T cells were plated with irradiated Raji cells in the presence or absence of 20 μg/ml of either CTLA4-Ig, anti-CD40, or both. Cells were mock-infected (+ Raji alone), stimulated with 10 ng of PMA per ml, infected with PBj6.6 virus, or infected with an ITAM-deleted mutant of PBj6.6 virus (PBj6.6YERQ; this virus is isogenic to PBj6.6, except for the substitution of RQ, the corresponding residues in SIVmac239, for YE at amino acids 17 and 18 of Nef [9, 30]).
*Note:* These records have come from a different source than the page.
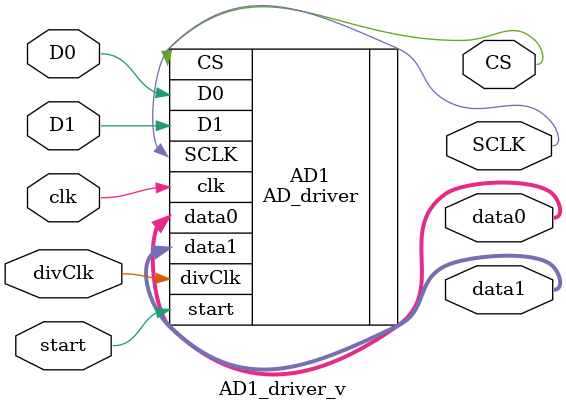
<source format=v>
`timescale 1ns / 1ps

`include "div_frecuencias.vh"

module AD1_driver_v(
       clk,
       start,
       divClk,
       data0, data1,
       D0, D1,
       CS, SCLK
       );    
       
// Interfaz con FPGA:
input wire clk; 
input wire start;
input wire divClk;
output wire [11:0] data0, data1;

// Interfaz con PMOD AD1:
input wire D0, D1;
output wire CS, SCLK;

// Par�metros


// ---------- MODULE ----------

AD_driver AD1 (
 
 //entradas
        .start(start),
        .clk(clk), 
        .divClk(divClk),
        .D0(D0),
        .D1(D1),
 // salidas  
        .CS(CS),
        .SCLK(SCLK),
        .data0(data0),
        .data1(data1)
        
);

endmodule
</source>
Results shown are the mean values of three independent observations; error bars indicate the standard errors of mean values. Data shown are representative of three separate experiments yielding similar conclusions (note that the experiment using the PBj6.6YERQ virus was performed only once, since this virus consistently fails to trigger lymphoproliferation in PBMC [30]).

FIG. 3

T cells were plated with 5 × 10⁴ homologous macrophages (Mø) per well, in the presence of CTLA4-Ig (5 μg/ml) or of the indicated antibodies (5 μg/ml). Antibodies used in this experiment were as follows: anti-human B7-1 (clone 37711.11), anti-human B7-2 (clone 37301.11), and an isotype-matched normal mouse IgG1 (control IgG1); all antibodies were obtained from R&D Systems. Cells were mock-infected (+Mø alone), stimulated with 10 ng of PMA per ml, or infected with PBj6.6 virus. Results shown are the mean values of three independent observations and are representative of three separate experiments yielding similar conclusions; error bars indicate the standard errors of mean values.

FIG. 4

(A) PBMCs were infected with PBj6.6 virus, or mock-infected, and incubated in the presence of the indicated concentrations of cyclosporin A. (B) PBMCs were infected with PBj6.6 virus, or mock-infected, and CsA (0.1 μg/ml) was then added to the cultures at the indicated times after virus infection (days); proliferation was measured 7 days after initial exposure of the cells to PBj6.6 virus. Values shown represent the means from a single experiment that was performed in triplicate; the standard errors of mean values are marked by bars. The results shown are representative of two experiments that yielded similar results; in addition, the experiment whose results are shown in Panel A was repeated on three occasions, with similar results, with a different molecular clone of SIVsmmPBj14—PBj 1.9 (7, 12).